Quando acendi as luzes, uma mulher idosa, que pouco tinha
falado durante os dois primeiros dias do seminário, levantou-
se e ergueu a mão, como se estivesse em uma sala do curso
primário. Seu rosto refinado era quase translúcido, e ela vestia
um conjunto de lã azul contrastando com as calças de
moletom e as camisetas de quase todos os outros. Seu cabelo
estava preso na nuca em um coque macio, e ela usava um
colar de pérolas. Senti que tinha chegado o anjo do seminário.
- Posso dizer uma coisa, minha querida? - ela perguntou.
—É claro — eu disse.
- Eu tenho noventa e dois anos. - Ela riu baixinho. Todos
ficaram atônitos. Era uma mulher tão enérgica e elegante que
ninguém teria adivinhado sua idade.
- Estou falando para todos, mas especialmente para você —
sua voz era calorosa, e ela se voltou para a mulher zangada,
no outro lado do círculo. - Tive uma vida de aventuras e de
perdas. Perdi dois maridos e um filho. Porém, aos noventa e
dois anos, por mais que me esforce, não consigo achar
qualquer coisa que me faça infeliz! Sei agora que todas as
minhas dificuldades fizeram de mim o que eu devia ser.

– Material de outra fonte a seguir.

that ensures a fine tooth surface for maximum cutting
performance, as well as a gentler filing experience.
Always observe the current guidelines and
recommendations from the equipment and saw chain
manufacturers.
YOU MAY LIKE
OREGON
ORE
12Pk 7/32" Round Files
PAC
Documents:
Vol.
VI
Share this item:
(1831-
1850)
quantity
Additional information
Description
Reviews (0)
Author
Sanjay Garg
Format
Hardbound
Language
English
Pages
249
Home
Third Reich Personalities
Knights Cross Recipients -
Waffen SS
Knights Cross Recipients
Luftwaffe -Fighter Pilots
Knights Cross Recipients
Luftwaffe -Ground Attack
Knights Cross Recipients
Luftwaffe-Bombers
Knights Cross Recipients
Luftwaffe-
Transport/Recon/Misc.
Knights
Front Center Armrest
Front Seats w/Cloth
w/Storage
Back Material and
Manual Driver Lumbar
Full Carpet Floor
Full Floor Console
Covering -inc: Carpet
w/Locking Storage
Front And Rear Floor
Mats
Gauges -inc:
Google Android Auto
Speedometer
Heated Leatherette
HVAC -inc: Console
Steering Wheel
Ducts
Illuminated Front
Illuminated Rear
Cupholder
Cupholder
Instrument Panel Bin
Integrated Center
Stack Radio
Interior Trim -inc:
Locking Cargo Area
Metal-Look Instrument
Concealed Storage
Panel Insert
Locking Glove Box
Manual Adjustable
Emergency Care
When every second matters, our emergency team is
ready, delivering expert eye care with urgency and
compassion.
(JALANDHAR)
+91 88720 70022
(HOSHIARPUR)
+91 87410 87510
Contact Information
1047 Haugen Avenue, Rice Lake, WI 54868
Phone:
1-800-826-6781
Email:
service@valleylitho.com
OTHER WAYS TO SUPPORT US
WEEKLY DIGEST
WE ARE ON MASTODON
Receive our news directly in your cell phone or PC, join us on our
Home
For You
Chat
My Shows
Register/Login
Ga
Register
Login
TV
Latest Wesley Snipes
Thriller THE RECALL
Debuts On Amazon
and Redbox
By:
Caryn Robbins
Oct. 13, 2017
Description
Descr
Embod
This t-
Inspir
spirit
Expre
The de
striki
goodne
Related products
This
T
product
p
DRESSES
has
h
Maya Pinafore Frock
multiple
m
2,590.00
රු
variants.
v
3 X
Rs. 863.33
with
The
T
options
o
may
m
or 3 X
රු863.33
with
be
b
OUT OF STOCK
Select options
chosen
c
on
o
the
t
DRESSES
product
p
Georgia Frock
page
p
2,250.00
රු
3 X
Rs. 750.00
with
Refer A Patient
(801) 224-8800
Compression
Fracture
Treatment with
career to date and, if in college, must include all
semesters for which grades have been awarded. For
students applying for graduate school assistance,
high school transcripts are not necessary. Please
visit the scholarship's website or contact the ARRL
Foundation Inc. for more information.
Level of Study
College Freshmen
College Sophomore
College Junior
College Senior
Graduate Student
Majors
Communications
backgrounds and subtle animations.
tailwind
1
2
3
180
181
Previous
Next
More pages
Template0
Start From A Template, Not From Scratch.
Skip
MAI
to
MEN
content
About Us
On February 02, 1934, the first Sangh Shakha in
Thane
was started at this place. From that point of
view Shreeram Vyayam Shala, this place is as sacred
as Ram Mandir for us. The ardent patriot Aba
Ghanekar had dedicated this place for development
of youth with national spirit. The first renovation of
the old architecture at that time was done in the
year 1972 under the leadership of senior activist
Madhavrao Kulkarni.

Então ela se inclinou e olhou diretamente para a mulher
zangada.
- Você conhece o poeta Rainer Maria Rilke? Ele escreveu um
poema que termina assim: "Na dificuldade estão as forças
amigas, as mãos que trabalham em nós." Não é maravilhoso?

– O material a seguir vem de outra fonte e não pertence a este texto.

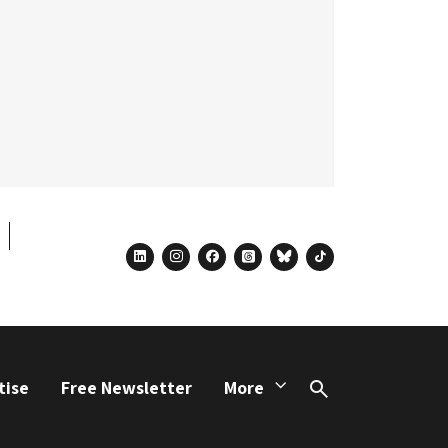
linkedin
instagram
facebook
threads
bluesky
tiktok
tise
Free Newsletter
More
Search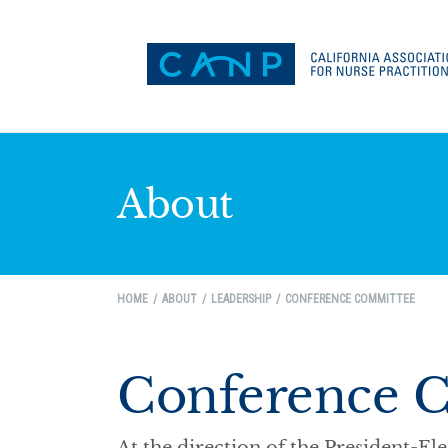
About
HOME
ABOUT
LEADERSHIP
CONFERENCE COMMITTEE
Conference 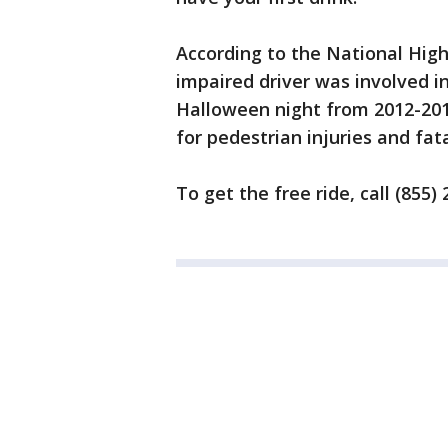
According to the National High
impaired driver was involved in
Halloween night from 2012-2016
for pedestrian injuries and fata
To get the free ride, call (855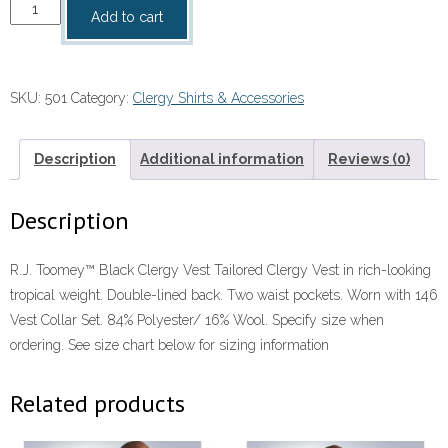
-
Add to cart
Toomey
Black
Clergy
SKU:
501
Category:
Clergy Shirts & Accessories
Vest
quantity
Description
Additional information
Reviews (0)
Description
R.J. Toomey™ Black Clergy Vest Tailored Clergy Vest in rich-looking
tropical weight. Double-lined back. Two waist pockets. Worn with 146
Vest Collar Set. 84% Polyester/ 16% Wool. Specify size when
ordering. See size chart below for sizing information
Related products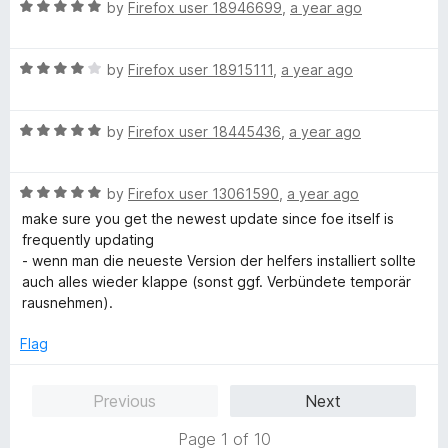
u
f
R
by
Firefox user 18946699
,
a year ago
t
5
a
o
t
f
R
e
by
Firefox user 18915111
,
a year ago
5
a
d
t
5
R
e
by
Firefox user 18445436
,
a year ago
o
a
d
u
t
4
t
R
e
by
Firefox user 13061590
,
a year ago
o
o
a
d
u
f
make sure you get the newest update since foe itself is
t
5
t
5
frequently updating
e
o
o
- wenn man die neueste Version der helfers installiert sollte
d
u
f
auch alles wieder klappe (sonst ggf. Verbündete temporär
5
t
5
rausnehmen).
o
o
u
f
Flag
t
5
o
Previous
Next
f
5
Page 1 of 10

Nossos problemas são amistosos! São como mãos que querem
trabalhar em nós. Querem nos fazer fortes. Sem dúvida,
trabalharam em mim! Agora, embora eu seja uma mulher
velha, estou mais forte do que nunca. Acordo todos os dias
grata por estar viva. Posso fazer o que quero. Posso observar
pássaros, estar com amigos, ler ou não fazer coisa alguma. Não
tenho do que me queixar. Nenhum lugar para ir, nada para
pegar. Nada me perturba. Quero dizer a você, minha querida,
que se chegar à minha idade todos os seus problemas
parecerão velhos amigos. Eu prometo.
Ninguém disse uma palavra, e ela voltou a sentar-se. Ficamos
comovidos com sua dádiva inesperada. Alguns sorriam e
alguns tinham lágrimas nos olhos, mas a mulher zangada não
pareceu se abalar. Depois de um silêncio, ela se voltou para a
elegante senhora idosa e perguntou:
- Então está dizendo que tenho de esperar 50 anos para ser
feliz?
- Ah, minha querida - disse o anjo do seminário -, não se
preocupe. Serão os anos mais rápidos da sua vida.